Following oral evidence from Ministry of Environment & Forests, Prabhunath Singh, Chairman, Parliamentary Petitions Committee deprecated the repeated stand taken by Environment Ministry on Blue Lady that since no hazardous wastes has been allowed on board as cargo, there is no violation of Supreme Court directions in a report to tabled in the Lok Sabha on 22 August, 2007 in response to a petition raised by Basudev Acharya, senior parliamentarian arguing that Blue Lady's entry in our territory violates India's sovereignty. Earlier Kalraj Mishra, Member, Parliamentary Committee on Industry had demanded that Blue Lady is 50 times more toxic than the French ship Le Clemenceau that was sent back, therefore, it should be sent back.
Dismantling of Blue Lady would set a very bad precedent for it seems contrary to established Prior Informed Consent Procedure given the fact that the court is yet to hear the application on the issue of asbestos exposure to these villagers in Alang, the scrapping of Riky and whether or not Blue Lady has complied with the Supreme Court order of 14th October, 2003 and September 6, 2007. In effect, Justice Arijit Pasayat has ruled that Contaminated Ships are banned but Blue Lady (SS Norway) is irreversible and Justice S H Kapadia implied that although Blue Lady beached illegally in Alang since beaching is irreversible so accept the fait accompli!
In any case hazardous and poisonous material does not become non-hazardous and non–poisonous because the Environment Ministry and Additional Solicitor General thinks so. While the verdict illustrates the priority the India’s apex court accords to human life and environment, it also exposes European position on ship-breaking and asbestos. Has European laws changed after toxic ship Le Clemenceu was recalled due to a verdict by French court?. Germany allowed violation of Basel Convention by permitting illegal traffic of Star Cruise's 45 years old ship.

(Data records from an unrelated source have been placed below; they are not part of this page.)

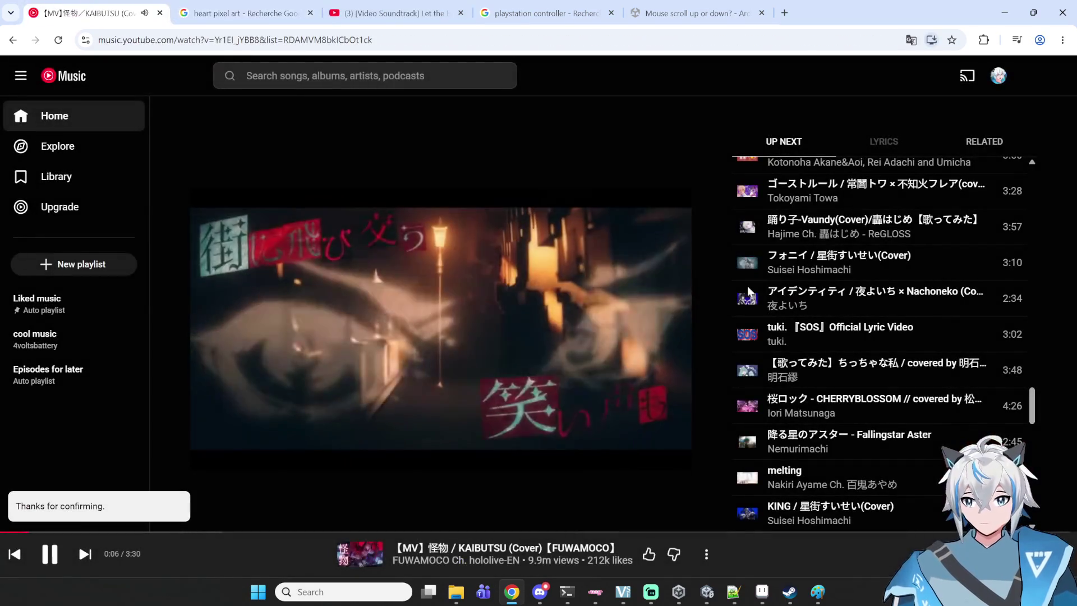
key("alt+Tab")
- Make line 59 check objects_created[objects_created.Count - 1].position.y
left_click(455, 217)
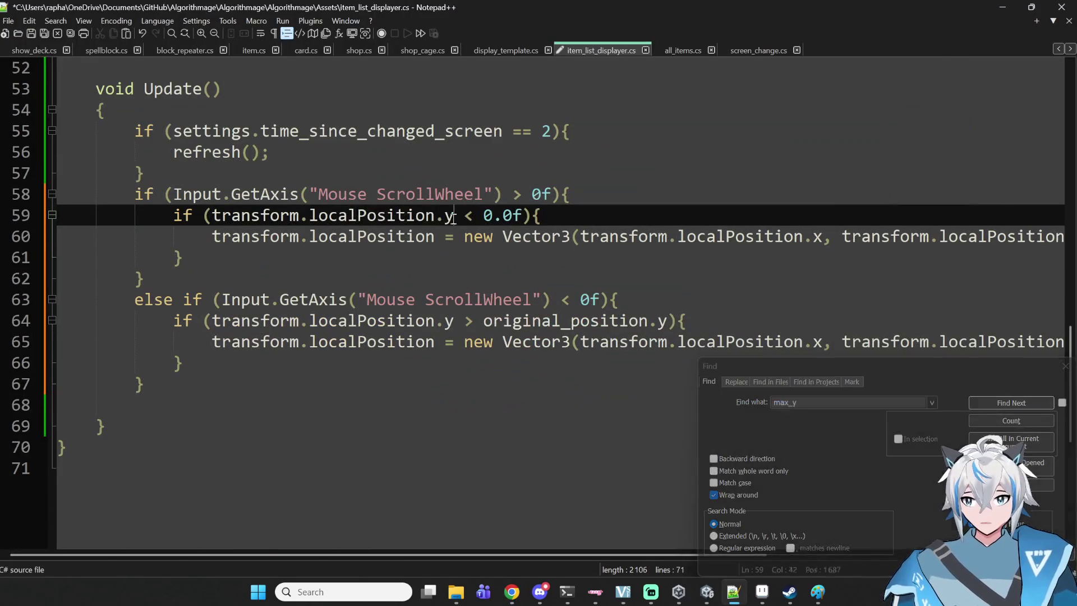
double_click(332, 217)
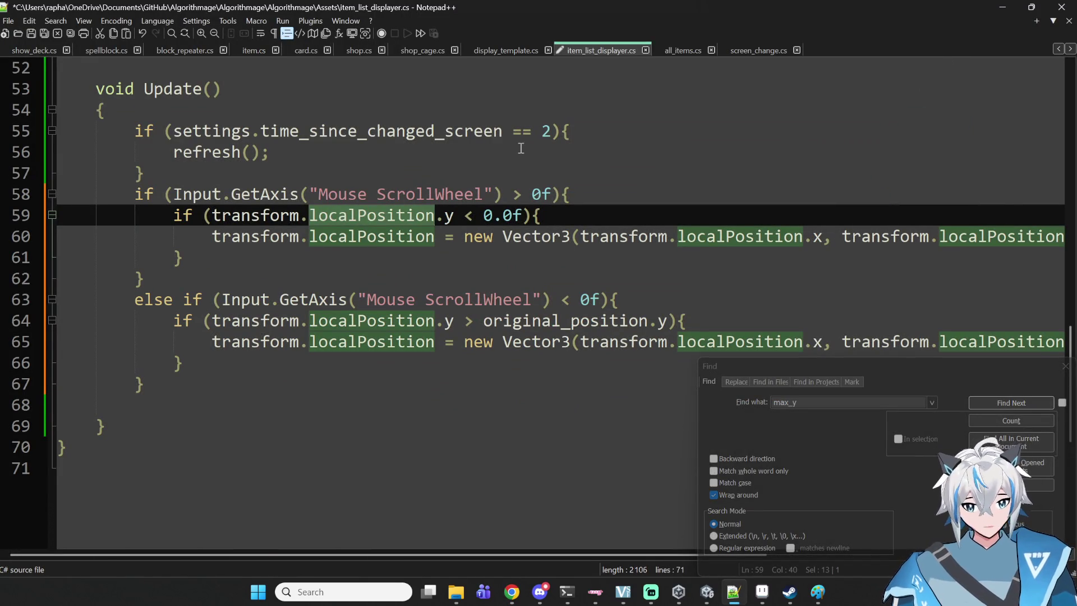
type("position")
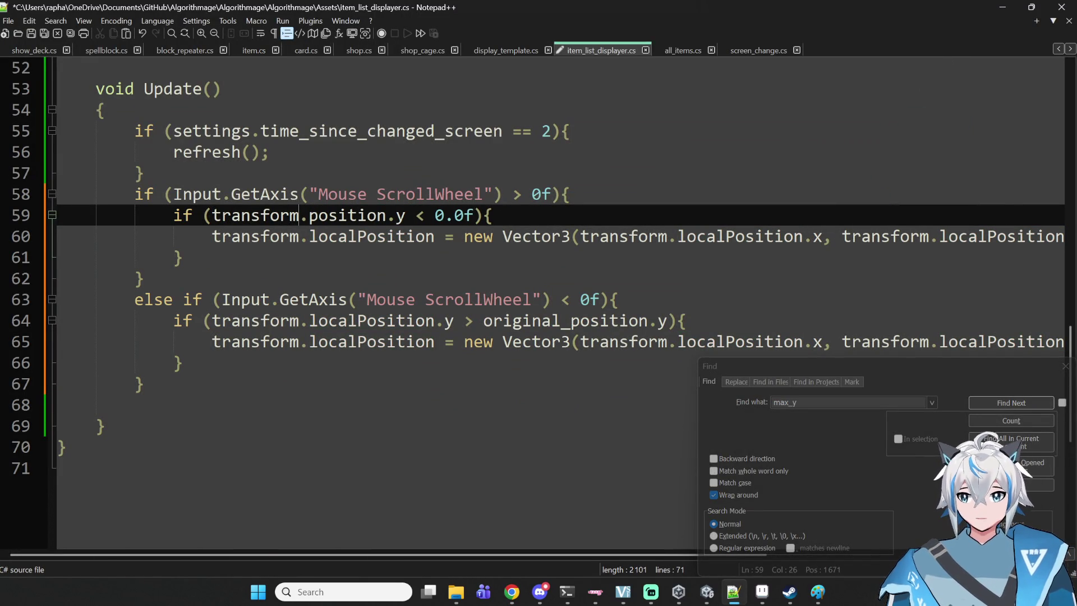
scroll(527, 158, "up", 12)
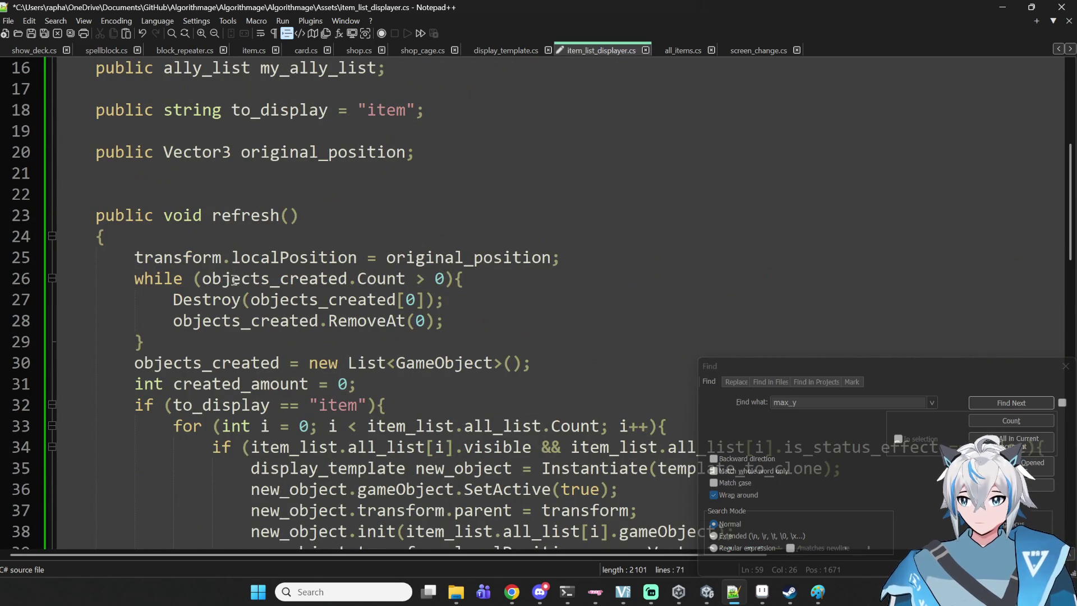
scroll(235, 281, "down", 13)
key("BackSpace")
key("BackSpace")
key("BackSpace")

Blue Lady story shows how hazardous industries, substances, wastes are being transferred to India in full public glare due to the connivance of Indian authorities who have compelled the highest court to decide matters on technical and humanitarian grounds rather than on legal basis. More specifically it is a case of ship owners successfully escaping exorbitant decontamination cost in Europe. It drives home a message as to how globalisation of waste takes place and how waste colonies are established both within the countries and across the countries to keep harmful materials away from the rich with the help of either indulgent or gullible government servants.